I decided to call the kids at about six o’clock, their time. I talked to them about all the things in Paris that I didn’t see that day—everything except what had really happened to me. So far, the media had none of it, but that wouldn’t last.
Then I called Nana. I told her the truth about how it had felt sitting on the pavement with a bomb attached to my wrist. She was the one I always told about my worst days, and this was probably the worst of them all.
Chapter 83
WHEN I ARRIVED at my small office at the Préfecture I got another surprise. Martin Lodge wa
s waiting there for me. It was 7:15: ten hours and forty-five minutes to doomsday.
I shook Martin’s hand, and told him how glad I was that he was there. “Not much time left. Why are you here?”
“Last words, I suppose. I have to give the final update on the situation in London. As well as Tel Aviv. From our vantage point, anyway.”
“And?”
Martin shook his head. “You don’t want to hear the same rotten story twice.”
“Yeah. I do.”
“Not this story, you don’t.

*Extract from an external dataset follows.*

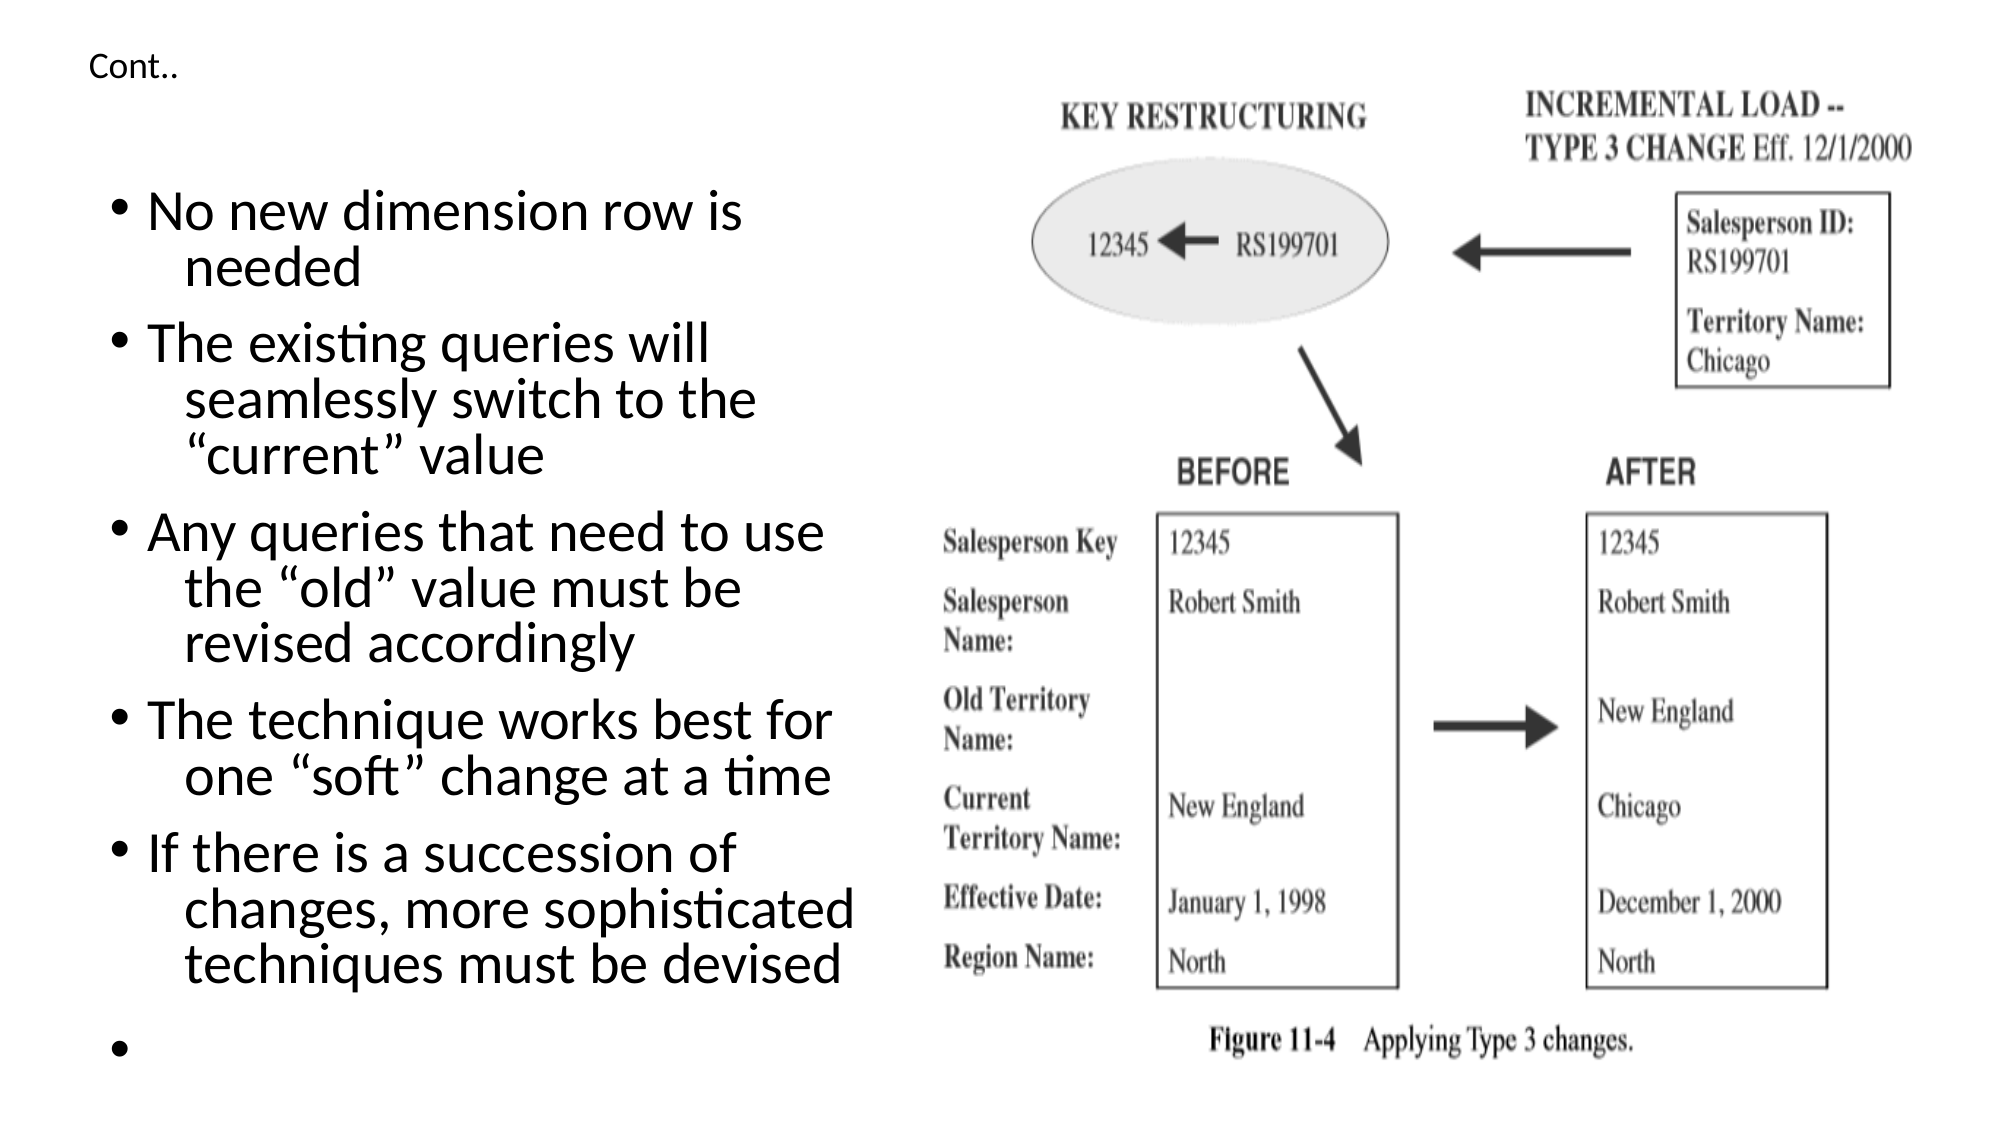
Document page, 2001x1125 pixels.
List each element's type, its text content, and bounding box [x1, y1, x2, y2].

picture [931, 69, 1927, 1075]
list No new dimension row is needed The existing queries will seamlessly switch to the “current” value Any queries that need to use the “old” value must be revised accordingly The technique works best for one “soft” change at a time If there is a succession of changes, more sophisticated techniques must be devised [94, 178, 931, 1046]
text_box Cont.. [73, 33, 203, 94]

Oh hell, it’s all cocked up, Alex. I think he might have to blow up a city to get them to act. That’s how bad it is. The worst is Tel Aviv. I think it’s basically hopeless there. They don’t make deals with terrorists. You asked.”
The morning briefing started at eight sharp and included a quick summary on the briefcase bomb from the technicians who had taken it apart. They reported that the bomb was authentic in design, but there was no neutron emitter, no trigger, and possibly not enough radioactive material inside.
An army general spoke about the current situation in Paris: the people were frightened and staying off the streets, but only a small percentage had actually fled the city. The army was prepared to move in and declare martial law about the time of the deadline, which was six P.M.
Then it was time for Martin. He strode to the front of the room and spoke in French. “Good morning. Isn’t it incredible what can happen once we adapt ourselves to a new reality? The people of London have been splendid, for the most part. Some rioting. Not too much in terms of what could have happened. I suspect that those who might have given us the most trouble got out of London early. As for Tel Aviv, they’re so accustomed to crisis and living under threatening scenarios—let’s just say that they’re handling this very well.
“Anyway, that’s the good news. The bad is that we’ve raised most of the money, but not all of it. That’s in London. And Tel Aviv? As best we can tell, they’re not going to make a deal. The Israelis hold their cards very close to the vest, so we’re not sure what’s transpired there.